From my limited understanding the big complaint with init
is that it can't load processes in parallel. Seems to me like a small justification for replacing it with something largely more complicated, more monolithic, and more prone to issues (aside from its poorly written code). So what's the big advantage, some milliseconds saved at boot?
This complaint about the traditional init is old, and correct. There have been research/hacking papers presented at conferences as early as the late 90s or early 2000s that demonstrated that a parallel init can be much faster. Often the saving is 3x or something like that. Although sometimes the difference sometimes ends up being minor, because with spinning disks, system bootup may be disk limited, with the disk nearly continuously busy with random seeks. There was an interesting study (I think a PhD thesis) about how to improve that by grouping files on disk by access order during boot, which also demonstrated great improvement. And in those days, it often took 5 minutes for a system to boot (in particular a server with many services), so a speedup by a factor of 3 is VERY significant.
Today with SSDs (very little seek time), the landscape has changed: During booting, a system is no longer purely random IO limited. Yet, many init tasks today end up being network limited, and those latencies still exist. On the other hand, machines today hav multiple cores, so having parallel tasks during init is both less important and more important than it used to be.
So the important thing is: faster init is not "milliseconds" or "seconds", it can amount to several minutes, and it can be the long pole in the tent for recovery time. This stuff matters in many environments.

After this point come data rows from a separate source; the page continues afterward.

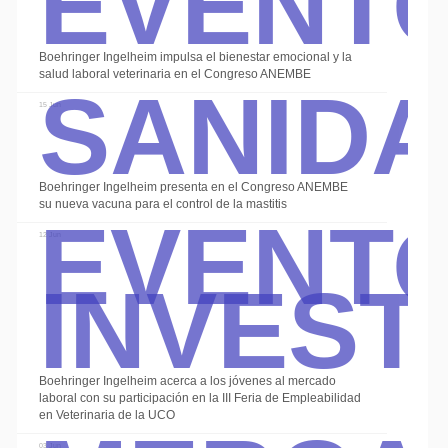
Sanid
Boehringer Ingelheim impulsa el bienestar emocional y la
salud laboral veterinaria en el Congreso ANEMBE
15 Jun
Event
Boehringer Ingelheim presenta en el Congreso ANEMBE
su nueva vacuna para el control de la mastitis
Invest
12 Jun
Boehringer Ingelheim acerca a los jóvenes al mercado
laboral con su participación en la III Feria de Empleabilidad
en Veterinaria de la UCO
03 Jun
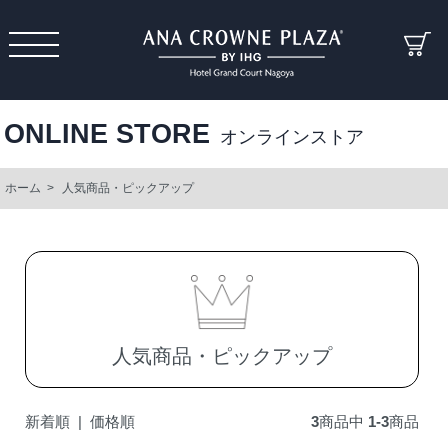
ONLINE STORE
オンラインストア
ホーム
>
人気商品・ピックアップ
人気商品・ピックアップ
新着順
|
価格順
3
商品中
1-3
商品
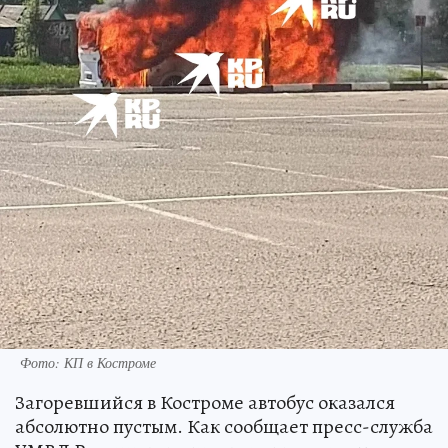
Фото: КП в Костроме
Загоревшийся в Костроме автобус оказался
абсолютно пустым. Как сообщает пресс-служба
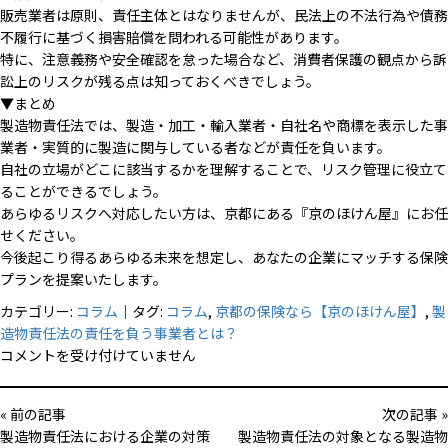
販売業者は原則、責任主体とはなりませんが、民法上の不法行為や債務
不履行に基づく損害賠償を問われる可能性があります。
特に、注意義務や安全確認を怠った場合など、消費者保護の観点から訴
訟上のリスクが残る点は知っておくべきでしょう。
▼まとめ
製造物責任法では、製造・加工・輸入業者・自社名や商標を表示した事
業者・実質的に製造に関与している者などが責任を負います。
自社の立場がどこに該当するかを理解することで、リスク管理に役立て
ることができるでしょう。
あらゆるリスクへ対応したい方は、京都にある『京のほけん屋』にお任
せください。
今後起こり得るあらゆる未来を想定し、あなたの企業にマッチする保険
プランを提案いたします。
カテゴリー:
コラム
｜タグ:
コラム
,
京都の保険なら【京のほけん屋】
,
製
造物責任法の責任を負う事業者とは？
製
コメントを受け付けていません
造
物
« 前の記事
次の記事 »
責
製造物責任法における企業の対策
製造物責任法の対象となる製造物
任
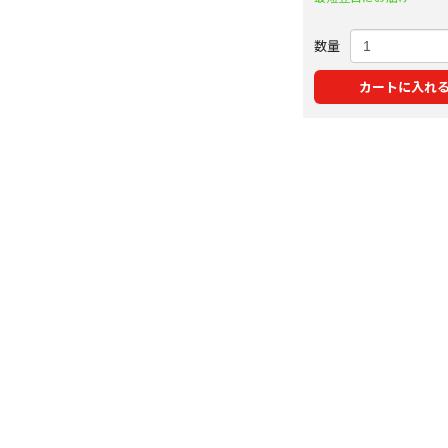
数量
カートに入れ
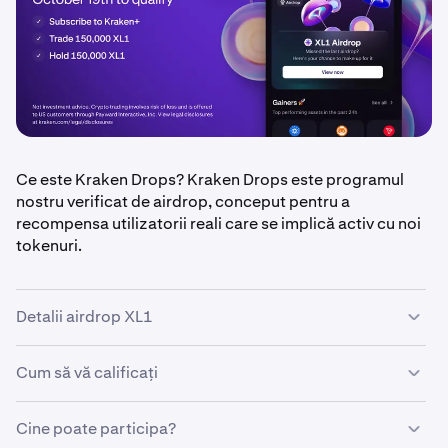
Ce este Kraken Drops? Kraken Drops este programul
nostru verificat de airdrop, conceput pentru a
recompensa utilizatorii reali care se implică activ cu noi
tokenuri.
Detalii airdrop XL1
Cum să vă calificați
•
Valoarea airdrop-ului: 100.000 $ în tokenuri XL1,
împărțită în mod egal între utilizatorii eligibili
•
Cine poate participa?
Perioada de calificare: 13 octombrie – 19 octombrie
•
Fiți un abonat Kraken+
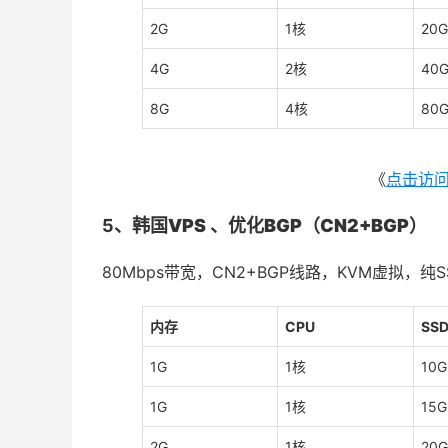
2G
1核
20G
4G
2核
40
8G
4核
80
《
点击访
5、
韩国VPS 、优化BGP（CN2+BGP）
80Mbps带宽，CN2+BGP线路，KVM虚拟，纯S
内存
CPU
SS
1G
1核
10G
1G
1核
15G
2G
1核
20G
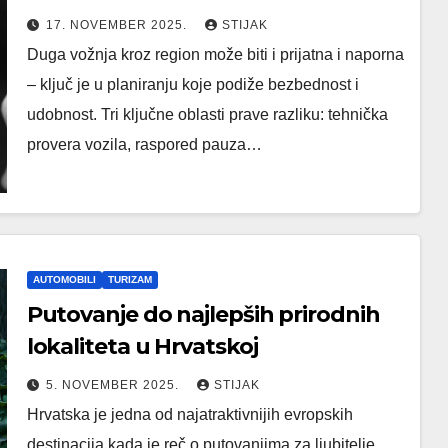
17. NOVEMBER 2025.
STIJAK
Duga vožnja kroz region može biti i prijatna i naporna
– ključ je u planiranju koje podiže bezbednost i
udobnost. Tri ključne oblasti prave razliku: tehnička
provera vozila, raspored pauza…
AUTOMOBILI
TURIZAM
Putovanje do najlepših prirodnih
lokaliteta u Hrvatskoj
5. NOVEMBER 2025.
STIJAK
Hrvatska je jedna od najatraktivnijih evropskih
destinacija kada je reč o putovanjima za ljubitelje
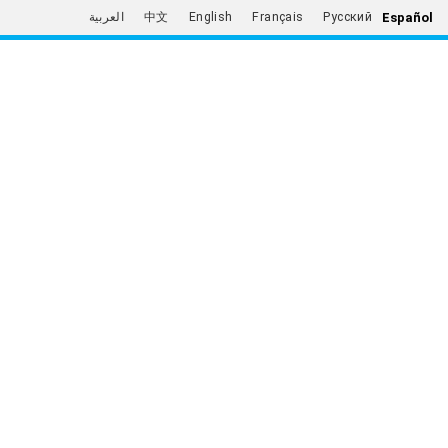
Español
العربية
中文
English
Français
Русский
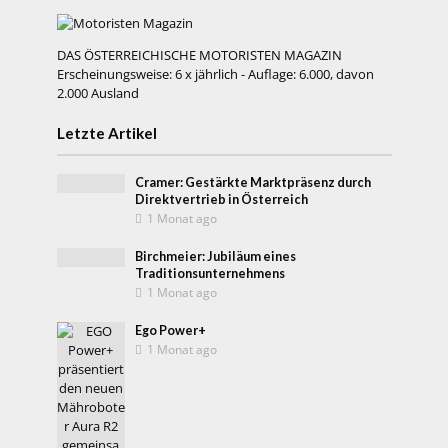
DAS ÖSTERREICHISCHE MOTORISTEN MAGAZIN
Erscheinungsweise: 6 x jährlich - Auflage: 6.000, davon
2.000 Ausland
Letzte Artikel
Cramer: Gestärkte Marktpräsenz durch
Direktvertrieb in Österreich
1 Monat ago
Birchmeier: Jubiläum eines
Traditionsunternehmens
1 Monat ago
Ego Power+
1 Monat ago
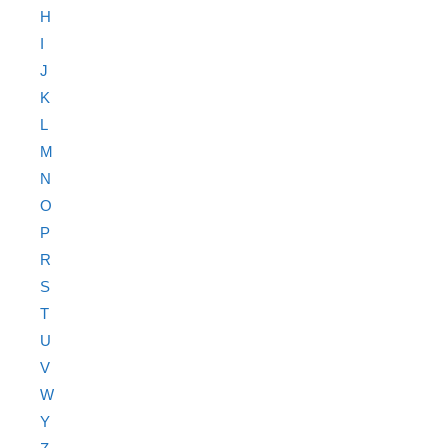
H
I
J
K
L
M
N
O
P
R
S
T
U
V
W
Y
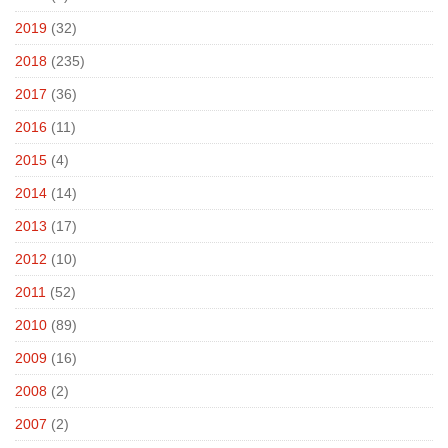
2019
(32)
2018
(235)
2017
(36)
2016
(11)
2015
(4)
2014
(14)
2013
(17)
2012
(10)
2011
(52)
2010
(89)
2009
(16)
2008
(2)
2007
(2)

There are way more use cases for fast booting than just embedded computing. One particularly near to my heart is kernel development: for lack of good debugging techniques, one often ends up crashing the kernel, collecting a dump, rebooting, analyzing the dump, and trying again. In the old days (say ~98), that was often a 5-10 minute cycle. In one particular example, a colleague and me got that down to 27 seconds without hardware changes, and the difference in productivity is very significant. Another important reason for fast boot times is asynchronous servers: If a web page takes 30 seconds to load, many users (in particular internal users) will be mildly upset, but not walk away; if a web page takes 10 minutes to load, users will change their workflow, and productivity is disrupted. Having really fast boot times often makes it unnecessary to have redundant servers or reliable hardware (for example for planned maintenance), if instead one can crash the server and it comes back up really fast. On particular example of great cost savings: handling power outages. It used to be that serious computers had both UPSes (to handle short power outages) and diesel generators, which kick in after a minute of outage. Today, with fast boot times and better generators, we can often get rid of the UPSes: if the power fails, the server just crashes, within 10 seconds the diesel is up, and another 30 seconds later the server is back online. And the cost saving of that is large, since UPSes (with their short-lived batteries and regular battery maintenance) are expensive. Obviously, this requires looking at the whole system; having a UEFI BIOS that takes 3 minutes to initialize the motherboard, or needing to run fsck for 5 minutes does not work in such an environment.
Disclaimer: I have no idea whether fast boot times are actually what drove Lennart to work on systemd; I've never asked him for his motivation.